• **Description of the task**:
Please return the following lines unchanged, character for character.

• **Given entries**:
######
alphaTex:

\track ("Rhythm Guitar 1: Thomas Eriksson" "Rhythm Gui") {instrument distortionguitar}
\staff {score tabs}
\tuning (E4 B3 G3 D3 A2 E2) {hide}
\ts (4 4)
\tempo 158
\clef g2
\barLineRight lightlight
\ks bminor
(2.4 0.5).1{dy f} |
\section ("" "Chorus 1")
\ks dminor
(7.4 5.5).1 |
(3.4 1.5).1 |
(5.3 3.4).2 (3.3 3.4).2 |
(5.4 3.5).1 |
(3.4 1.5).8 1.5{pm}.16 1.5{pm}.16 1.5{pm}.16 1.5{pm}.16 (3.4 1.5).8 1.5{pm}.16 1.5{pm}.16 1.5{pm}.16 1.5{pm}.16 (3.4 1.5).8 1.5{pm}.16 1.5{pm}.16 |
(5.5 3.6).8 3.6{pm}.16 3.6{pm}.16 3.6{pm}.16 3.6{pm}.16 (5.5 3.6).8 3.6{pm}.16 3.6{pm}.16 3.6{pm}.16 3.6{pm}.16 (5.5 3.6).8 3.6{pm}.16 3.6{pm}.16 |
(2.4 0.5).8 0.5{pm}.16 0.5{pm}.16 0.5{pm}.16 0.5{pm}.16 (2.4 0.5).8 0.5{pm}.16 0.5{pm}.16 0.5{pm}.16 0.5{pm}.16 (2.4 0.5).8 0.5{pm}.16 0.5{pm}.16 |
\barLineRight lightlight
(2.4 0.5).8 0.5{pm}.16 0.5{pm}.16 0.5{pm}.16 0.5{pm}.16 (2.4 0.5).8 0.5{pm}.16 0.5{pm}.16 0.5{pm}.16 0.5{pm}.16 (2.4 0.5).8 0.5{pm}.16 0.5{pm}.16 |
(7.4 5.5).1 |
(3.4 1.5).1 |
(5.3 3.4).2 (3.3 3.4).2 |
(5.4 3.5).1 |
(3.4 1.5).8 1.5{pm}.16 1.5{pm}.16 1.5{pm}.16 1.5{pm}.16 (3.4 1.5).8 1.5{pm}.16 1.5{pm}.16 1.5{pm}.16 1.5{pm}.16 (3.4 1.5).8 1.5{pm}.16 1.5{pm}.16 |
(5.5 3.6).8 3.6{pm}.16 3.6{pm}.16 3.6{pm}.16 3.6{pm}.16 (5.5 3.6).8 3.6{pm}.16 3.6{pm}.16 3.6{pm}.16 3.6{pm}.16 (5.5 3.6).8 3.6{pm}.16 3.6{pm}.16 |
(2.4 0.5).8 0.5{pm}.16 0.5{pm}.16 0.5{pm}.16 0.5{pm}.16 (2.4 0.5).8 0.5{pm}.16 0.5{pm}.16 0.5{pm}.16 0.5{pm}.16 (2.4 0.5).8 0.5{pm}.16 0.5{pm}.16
######
• **Worked solution**:
alphaTex:

\track ("Rhythm Guitar 1: Thomas Eriksson" "Rhythm Gui") {instrument distortionguitar}
\staff {score tabs}
\tuning (E4 B3 G3 D3 A2 E2) {hide}
\ts (4 4)
\tempo 158
\clef g2
\barLineRight lightlight
\ks bminor
(2.4 0.5).1{dy f} |
\section ("" "Chorus 1")
\ks dminor
(7.4 5.5).1 |
(3.4 1.5).1 |
(5.3 3.4).2 (3.3 3.4).2 |
(5.4 3.5).1 |
(3.4 1.5).8 1.5{pm}.16 1.5{pm}.16 1.5{pm}.16 1.5{pm}.16 (3.4 1.5).8 1.5{pm}.16 1.5{pm}.16 1.5{pm}.16 1.5{pm}.16 (3.4 1.5).8 1.5{pm}.16 1.5{pm}.16 |
(5.5 3.6).8 3.6{pm}.16 3.6{pm}.16 3.6{pm}.16 3.6{pm}.16 (5.5 3.6).8 3.6{pm}.16 3.6{pm}.16 3.6{pm}.16 3.6{pm}.16 (5.5 3.6).8 3.6{pm}.16 3.6{pm}.16 |
(2.4 0.5).8 0.5{pm}.16 0.5{pm}.16 0.5{pm}.16 0.5{pm}.16 (2.4 0.5).8 0.5{pm}.16 0.5{pm}.16 0.5{pm}.16 0.5{pm}.16 (2.4 0.5).8 0.5{pm}.16 0.5{pm}.16 |
\barLineRight lightlight
(2.4 0.5).8 0.5{pm}.16 0.5{pm}.16 0.5{pm}.16 0.5{pm}.16 (2.4 0.5).8 0.5{pm}.16 0.5{pm}.16 0.5{pm}.16 0.5{pm}.16 (2.4 0.5).8 0.5{pm}.16 0.5{pm}.16 |
(7.4 5.5).1 |
(3.4 1.5).1 |
(5.3 3.4).2 (3.3 3.4).2 |
(5.4 3.5).1 |
(3.4 1.5).8 1.5{pm}.16 1.5{pm}.16 1.5{pm}.16 1.5{pm}.16 (3.4 1.5).8 1.5{pm}.16 1.5{pm}.16 1.5{pm}.16 1.5{pm}.16 (3.4 1.5).8 1.5{pm}.16 1.5{pm}.16 |
(5.5 3.6).8 3.6{pm}.16 3.6{pm}.16 3.6{pm}.16 3.6{pm}.16 (5.5 3.6).8 3.6{pm}.16 3.6{pm}.16 3.6{pm}.16 3.6{pm}.16 (5.5 3.6).8 3.6{pm}.16 3.6{pm}.16 |
(2.4 0.5).8 0.5{pm}.16 0.5{pm}.16 0.5{pm}.16 0.5{pm}.16 (2.4 0.5).8 0.5{pm}.16 0.5{pm}.16 0.5{pm}.16 0.5{pm}.16 (2.4 0.5).8 0.5{pm}.16 0.5{pm}.16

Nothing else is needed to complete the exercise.